High Lignin Plastics with Impressive Tensile Strength

A new generation of lignin plastics feature very high lignin content and exhibit comparable—or even superior—properties compared to conventional PMMA and polystyrene. These innovative polymeric materials contain at least 80% lignin and are predominantly comprised of methylated or non-methylated ligninsulfonate. These plastics show promising tensile strength, and plasticizers or other polymers can further enhance their mechanical properties. Click here to view the Non-confidential Summary.

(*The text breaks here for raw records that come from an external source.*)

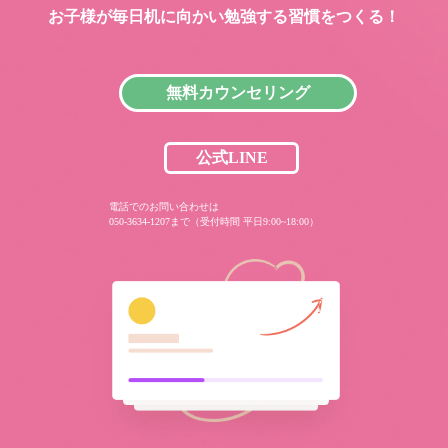
お子様が毎日机に向かい
勉強する習慣をつくる！
無料カウンセリング
公式LINE
電話でのお問い合わせは
050-3634-1207まで（受付時間 平日9:00~18:00）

Lignin Content More Than Doubled

Current lignin-based plastics lack satisfactory mechanical properties and previous processes have limited the amount of lignin that can be incorporated, as they exhibit significant degradation with more than 35-40% lignin content. The high-lignin plastics and polymeric materials show promising tensile strengths with formulations using 85-100% lignin content. Not only are these plastics stronger than current lignin-based plastics, but they add value to the bio-refining and pulp industries that produce lignin as a byproduct and most often burn it for its fuel value. This technology offers a route to realizing significant commercial value from lignin in the form of a new renewable plastic.

BENEFITS AND FEATURES:

  • Eco-friendly alternatives to traditional petroleum-based plastics
  • Comparable or even superior to conventional polystyrene and poly(methyl methacrylate) PMMA
  • Increased lignin content and higher durability than most lignin-based plastics
  • Tensile strength >50 MPa
  • Fully biodegradable
  • Cost-reduction of biofuel production by commercializing lignin side product

APPLICATIONS:

  • All applications in which plastics are used (polystyrene replacement in engineered plastic, non-petroleum or bioplastics, BPA-free plastics)
  • Could replace plastic film or netting residues in agricultural or soil erosion control applications
  • Non-packaging applications (e.g., automotive, furniture, appliance and other durable

Phase of Development

Proof of concept demonstrating high-strength plastics with high ligninsulfonate and methylated ligninsulfonate content. Plastic samples made and mechanical properties tested in the laboratory.